Assignment :: Please reproduce the records below exactly, omitting any pictures they contain.

Material provided Block Start

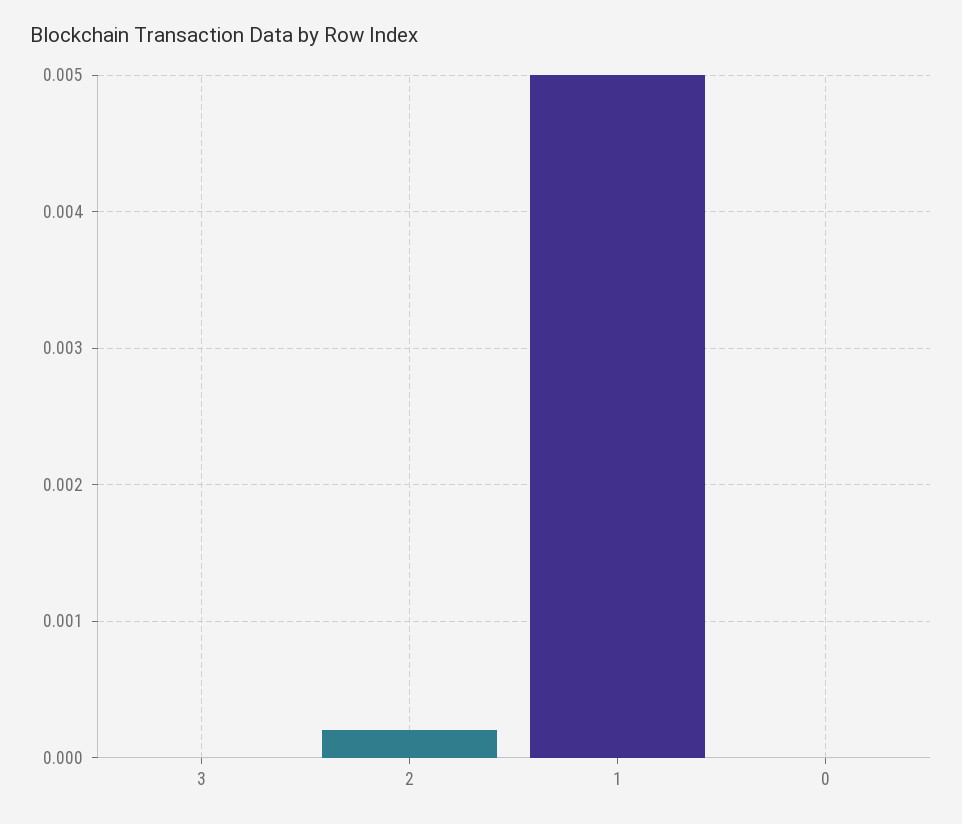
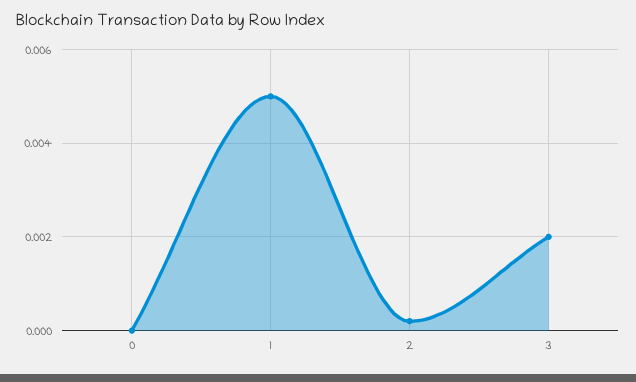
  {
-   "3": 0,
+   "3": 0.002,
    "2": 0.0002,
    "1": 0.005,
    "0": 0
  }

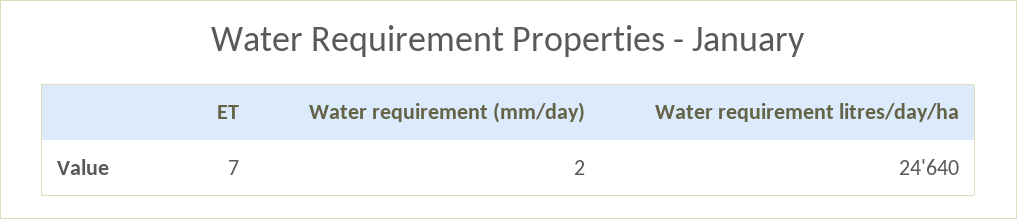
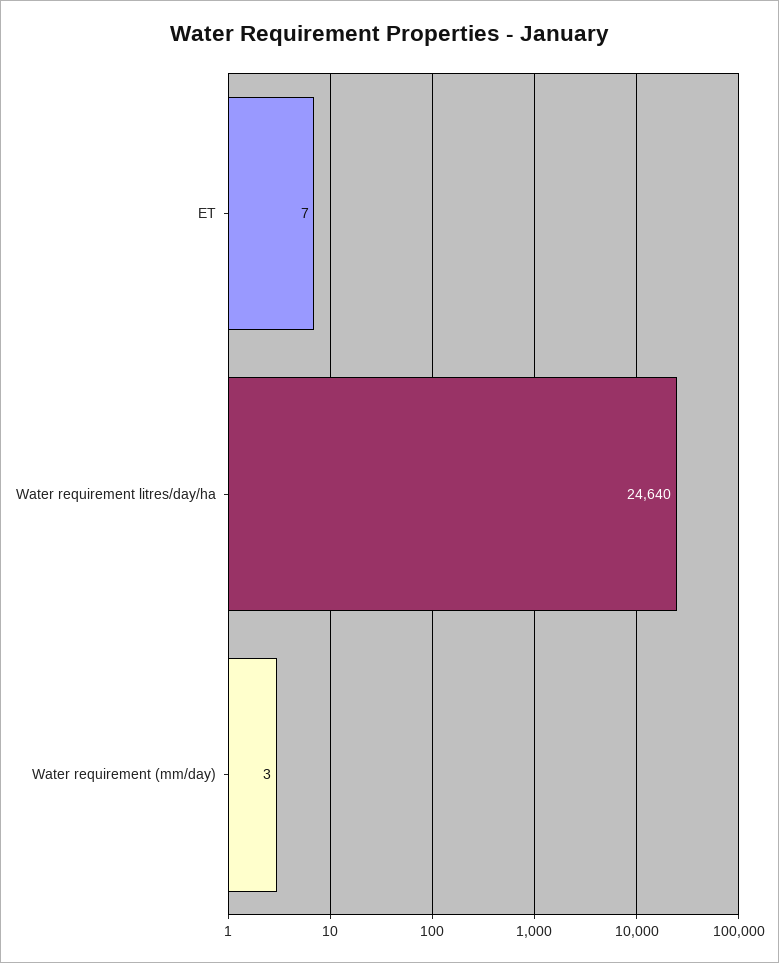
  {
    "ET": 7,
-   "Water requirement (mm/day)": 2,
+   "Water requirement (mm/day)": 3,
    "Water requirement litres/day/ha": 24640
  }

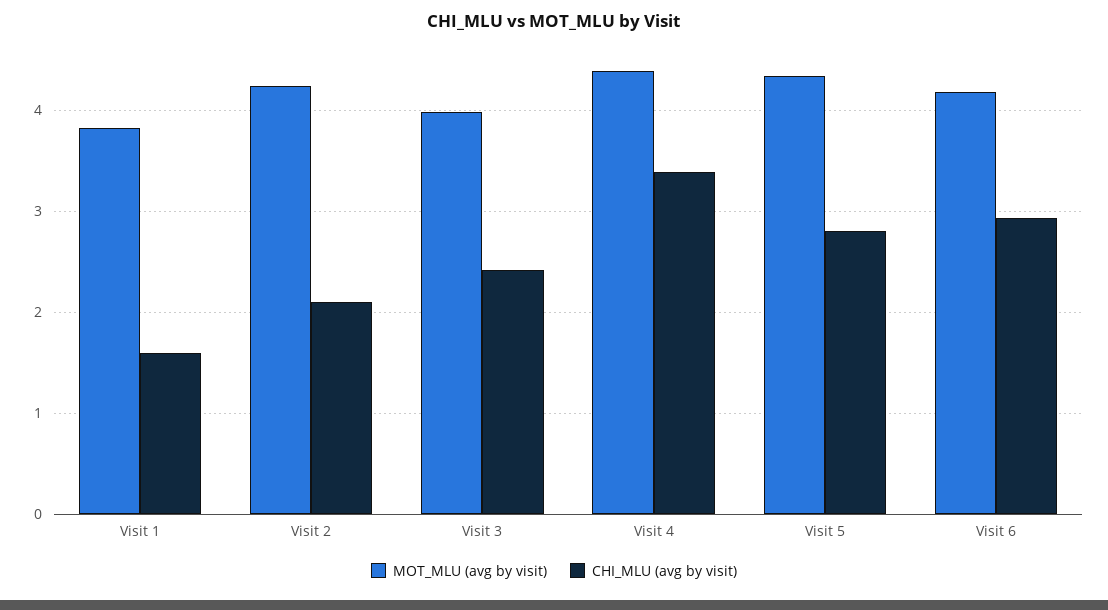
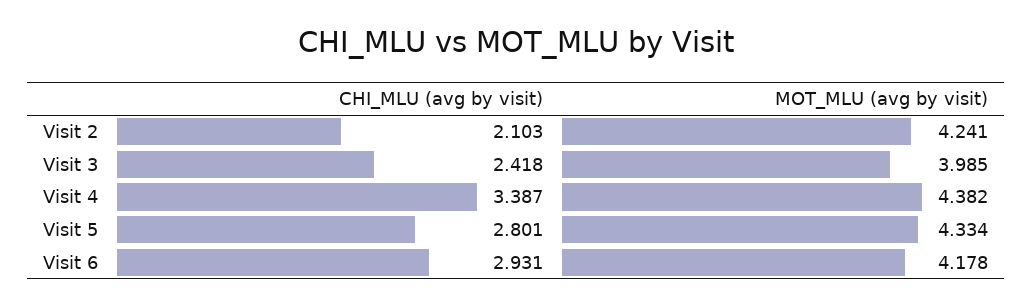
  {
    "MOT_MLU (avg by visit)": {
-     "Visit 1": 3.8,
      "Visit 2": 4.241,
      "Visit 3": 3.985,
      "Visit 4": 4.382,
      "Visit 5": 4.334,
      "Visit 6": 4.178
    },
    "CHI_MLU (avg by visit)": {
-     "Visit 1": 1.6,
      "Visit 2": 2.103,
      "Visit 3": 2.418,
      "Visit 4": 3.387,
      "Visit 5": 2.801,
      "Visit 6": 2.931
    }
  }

Material provided Block End

Solution to the exercise ::
  {
-   "3": 0,
+   "3": 0.002,
    "2": 0.0002,
    "1": 0.005,
    "0": 0
  }

  {
    "ET": 7,
-   "Water requirement (mm/day)": 2,
+   "Water requirement (mm/day)": 3,
    "Water requirement litres/day/ha": 24640
  }

  {
    "MOT_MLU (avg by visit)": {
-     "Visit 1": 3.8,
      "Visit 2": 4.241,
      "Visit 3": 3.985,
      "Visit 4": 4.382,
      "Visit 5": 4.334,
      "Visit 6": 4.178
    },
    "CHI_MLU (avg by visit)": {
-     "Visit 1": 1.6,
      "Visit 2": 2.103,
      "Visit 3": 2.418,
      "Visit 4": 3.387,
      "Visit 5": 2.801,
      "Visit 6": 2.931
    }
  }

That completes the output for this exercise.